Requirement: With both ends included, repeat exactly the lines of the entries below from the one containing "microscopy captured an" down to the one containing "medium amount of", and no others.

Given records:
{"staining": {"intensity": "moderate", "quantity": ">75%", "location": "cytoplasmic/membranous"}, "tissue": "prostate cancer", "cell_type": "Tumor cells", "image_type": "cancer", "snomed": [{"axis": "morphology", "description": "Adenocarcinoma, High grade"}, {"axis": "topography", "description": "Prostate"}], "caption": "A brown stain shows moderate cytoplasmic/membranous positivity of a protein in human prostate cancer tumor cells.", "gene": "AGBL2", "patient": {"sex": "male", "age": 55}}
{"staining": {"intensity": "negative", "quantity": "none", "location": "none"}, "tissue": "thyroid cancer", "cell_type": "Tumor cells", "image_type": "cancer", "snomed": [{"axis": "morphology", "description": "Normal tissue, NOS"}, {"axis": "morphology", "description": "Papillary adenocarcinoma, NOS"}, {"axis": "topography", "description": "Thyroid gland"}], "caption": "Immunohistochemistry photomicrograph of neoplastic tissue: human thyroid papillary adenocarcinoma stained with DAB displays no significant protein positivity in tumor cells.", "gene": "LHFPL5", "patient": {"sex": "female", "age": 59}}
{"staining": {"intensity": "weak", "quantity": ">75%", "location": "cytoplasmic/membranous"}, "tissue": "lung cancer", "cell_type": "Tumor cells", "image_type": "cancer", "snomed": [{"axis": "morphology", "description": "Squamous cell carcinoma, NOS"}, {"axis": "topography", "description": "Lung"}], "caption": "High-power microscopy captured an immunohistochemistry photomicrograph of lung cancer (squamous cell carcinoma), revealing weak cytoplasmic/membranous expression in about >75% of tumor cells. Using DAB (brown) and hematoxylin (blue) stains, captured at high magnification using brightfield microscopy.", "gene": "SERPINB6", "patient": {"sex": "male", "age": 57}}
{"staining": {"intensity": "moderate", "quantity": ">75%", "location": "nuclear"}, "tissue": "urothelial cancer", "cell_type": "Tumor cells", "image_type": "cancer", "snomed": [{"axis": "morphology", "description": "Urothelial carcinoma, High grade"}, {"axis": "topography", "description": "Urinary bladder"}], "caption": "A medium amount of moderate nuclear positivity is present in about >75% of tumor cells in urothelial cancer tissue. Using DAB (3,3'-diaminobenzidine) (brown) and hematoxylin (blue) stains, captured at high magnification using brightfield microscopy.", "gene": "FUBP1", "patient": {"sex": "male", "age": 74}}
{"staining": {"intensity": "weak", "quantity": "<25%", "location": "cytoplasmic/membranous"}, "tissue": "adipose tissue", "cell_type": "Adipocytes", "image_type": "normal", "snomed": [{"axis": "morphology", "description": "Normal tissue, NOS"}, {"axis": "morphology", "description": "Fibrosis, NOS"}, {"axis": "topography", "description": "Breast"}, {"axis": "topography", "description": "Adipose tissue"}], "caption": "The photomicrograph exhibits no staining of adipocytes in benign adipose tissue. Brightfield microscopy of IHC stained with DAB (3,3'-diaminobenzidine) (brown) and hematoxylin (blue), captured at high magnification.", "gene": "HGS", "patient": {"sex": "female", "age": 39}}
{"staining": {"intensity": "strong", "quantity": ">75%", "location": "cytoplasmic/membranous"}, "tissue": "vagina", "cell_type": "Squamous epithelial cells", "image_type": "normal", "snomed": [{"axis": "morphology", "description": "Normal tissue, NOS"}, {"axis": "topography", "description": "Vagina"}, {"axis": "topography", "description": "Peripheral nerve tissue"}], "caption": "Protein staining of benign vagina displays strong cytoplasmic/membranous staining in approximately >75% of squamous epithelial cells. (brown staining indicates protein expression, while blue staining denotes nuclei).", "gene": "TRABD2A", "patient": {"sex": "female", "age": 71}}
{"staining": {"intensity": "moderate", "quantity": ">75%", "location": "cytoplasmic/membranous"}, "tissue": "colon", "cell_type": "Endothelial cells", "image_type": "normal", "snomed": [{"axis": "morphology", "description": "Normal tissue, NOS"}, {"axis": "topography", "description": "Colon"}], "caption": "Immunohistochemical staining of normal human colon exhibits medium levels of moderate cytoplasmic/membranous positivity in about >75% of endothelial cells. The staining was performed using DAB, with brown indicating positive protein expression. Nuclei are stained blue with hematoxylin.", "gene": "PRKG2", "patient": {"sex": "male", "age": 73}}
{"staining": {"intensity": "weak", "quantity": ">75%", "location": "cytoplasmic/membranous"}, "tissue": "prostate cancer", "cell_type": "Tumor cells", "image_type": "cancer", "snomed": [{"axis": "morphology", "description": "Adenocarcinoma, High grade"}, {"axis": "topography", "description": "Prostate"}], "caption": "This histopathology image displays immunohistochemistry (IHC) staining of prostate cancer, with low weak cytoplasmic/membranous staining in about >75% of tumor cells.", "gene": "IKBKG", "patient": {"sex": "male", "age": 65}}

Result of the exercise:
{"staining": {"intensity": "weak", "quantity": ">75%", "location": "cytoplasmic/membranous"}, "tissue": "lung cancer", "cell_type": "Tumor cells", "image_type": "cancer", "snomed": [{"axis": "morphology", "description": "Squamous cell carcinoma, NOS"}, {"axis": "topography", "description": "Lung"}], "caption": "High-power microscopy captured an immunohistochemistry photomicrograph of lung cancer (squamous cell carcinoma), revealing weak cytoplasmic/membranous expression in about >75% of tumor cells. Using DAB (brown) and hematoxylin (blue) stains, captured at high magnification using brightfield microscopy.", "gene": "SERPINB6", "patient": {"sex": "male", "age": 57}}
{"staining": {"intensity": "moderate", "quantity": ">75%", "location": "nuclear"}, "tissue": "urothelial cancer", "cell_type": "Tumor cells", "image_type": "cancer", "snomed": [{"axis": "morphology", "description": "Urothelial carcinoma, High grade"}, {"axis": "topography", "description": "Urinary bladder"}], "caption": "A medium amount of moderate nuclear positivity is present in about >75% of tumor cells in urothelial cancer tissue. Using DAB (3,3'-diaminobenzidine) (brown) and hematoxylin (blue) stains, captured at high magnification using brightfield microscopy.", "gene": "FUBP1", "patient": {"sex": "male", "age": 74}}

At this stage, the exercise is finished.